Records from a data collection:
[Start of Attachment]

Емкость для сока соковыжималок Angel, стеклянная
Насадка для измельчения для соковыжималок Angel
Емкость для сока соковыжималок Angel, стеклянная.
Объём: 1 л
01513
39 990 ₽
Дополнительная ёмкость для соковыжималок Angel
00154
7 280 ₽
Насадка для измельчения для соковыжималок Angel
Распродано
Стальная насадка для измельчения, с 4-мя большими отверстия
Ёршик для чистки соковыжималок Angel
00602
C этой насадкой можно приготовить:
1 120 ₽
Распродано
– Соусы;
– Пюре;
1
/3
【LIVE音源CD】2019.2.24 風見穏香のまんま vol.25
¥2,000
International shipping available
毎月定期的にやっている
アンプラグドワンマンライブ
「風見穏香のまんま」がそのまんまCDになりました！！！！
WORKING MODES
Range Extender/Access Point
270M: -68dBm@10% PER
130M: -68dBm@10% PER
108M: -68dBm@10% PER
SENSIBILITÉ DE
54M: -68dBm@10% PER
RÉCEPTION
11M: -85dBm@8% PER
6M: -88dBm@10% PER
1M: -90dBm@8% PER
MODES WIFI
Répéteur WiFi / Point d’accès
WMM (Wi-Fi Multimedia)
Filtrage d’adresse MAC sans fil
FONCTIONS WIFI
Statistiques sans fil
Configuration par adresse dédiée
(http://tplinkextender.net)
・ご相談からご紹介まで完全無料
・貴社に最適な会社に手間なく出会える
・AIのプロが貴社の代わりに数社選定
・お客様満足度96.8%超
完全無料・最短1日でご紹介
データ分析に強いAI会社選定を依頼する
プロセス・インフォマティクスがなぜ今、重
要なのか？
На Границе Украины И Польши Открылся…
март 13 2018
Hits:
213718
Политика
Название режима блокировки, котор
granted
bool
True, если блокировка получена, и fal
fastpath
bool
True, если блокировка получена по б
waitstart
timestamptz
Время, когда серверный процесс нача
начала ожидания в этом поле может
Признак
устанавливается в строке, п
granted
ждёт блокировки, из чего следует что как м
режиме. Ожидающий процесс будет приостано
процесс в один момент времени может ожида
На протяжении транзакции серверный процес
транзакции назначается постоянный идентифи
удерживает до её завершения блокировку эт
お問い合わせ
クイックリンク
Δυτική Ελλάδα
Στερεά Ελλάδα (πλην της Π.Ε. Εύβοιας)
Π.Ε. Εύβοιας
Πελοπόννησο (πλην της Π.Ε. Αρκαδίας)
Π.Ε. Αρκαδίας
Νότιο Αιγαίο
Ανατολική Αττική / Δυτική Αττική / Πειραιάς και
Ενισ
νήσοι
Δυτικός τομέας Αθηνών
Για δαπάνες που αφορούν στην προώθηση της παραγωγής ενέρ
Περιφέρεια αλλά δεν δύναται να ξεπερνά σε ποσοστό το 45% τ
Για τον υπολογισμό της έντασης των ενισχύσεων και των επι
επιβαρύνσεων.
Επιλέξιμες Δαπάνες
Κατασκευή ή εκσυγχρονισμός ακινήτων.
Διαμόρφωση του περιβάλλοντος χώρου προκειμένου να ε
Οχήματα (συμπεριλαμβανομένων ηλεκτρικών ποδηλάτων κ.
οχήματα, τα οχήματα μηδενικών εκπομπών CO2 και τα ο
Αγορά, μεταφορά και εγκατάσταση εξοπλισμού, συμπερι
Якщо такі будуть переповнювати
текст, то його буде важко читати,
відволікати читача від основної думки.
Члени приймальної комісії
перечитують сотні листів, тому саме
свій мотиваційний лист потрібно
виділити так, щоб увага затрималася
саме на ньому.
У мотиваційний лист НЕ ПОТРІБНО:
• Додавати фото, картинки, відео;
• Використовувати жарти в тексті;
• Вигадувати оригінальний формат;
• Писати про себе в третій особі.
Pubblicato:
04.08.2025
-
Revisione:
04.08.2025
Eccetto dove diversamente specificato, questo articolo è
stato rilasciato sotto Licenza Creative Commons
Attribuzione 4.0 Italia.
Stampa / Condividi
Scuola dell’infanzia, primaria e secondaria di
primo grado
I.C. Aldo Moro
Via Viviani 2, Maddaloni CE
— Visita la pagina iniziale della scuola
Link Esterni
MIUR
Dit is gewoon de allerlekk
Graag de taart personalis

[End of Attachment]

### [Assignment]
Where does the string "блокировка" appear in the records above? Show every line that holds it.

### [Result]
True, если блокировка получена, и fal
True, если блокировка получена по б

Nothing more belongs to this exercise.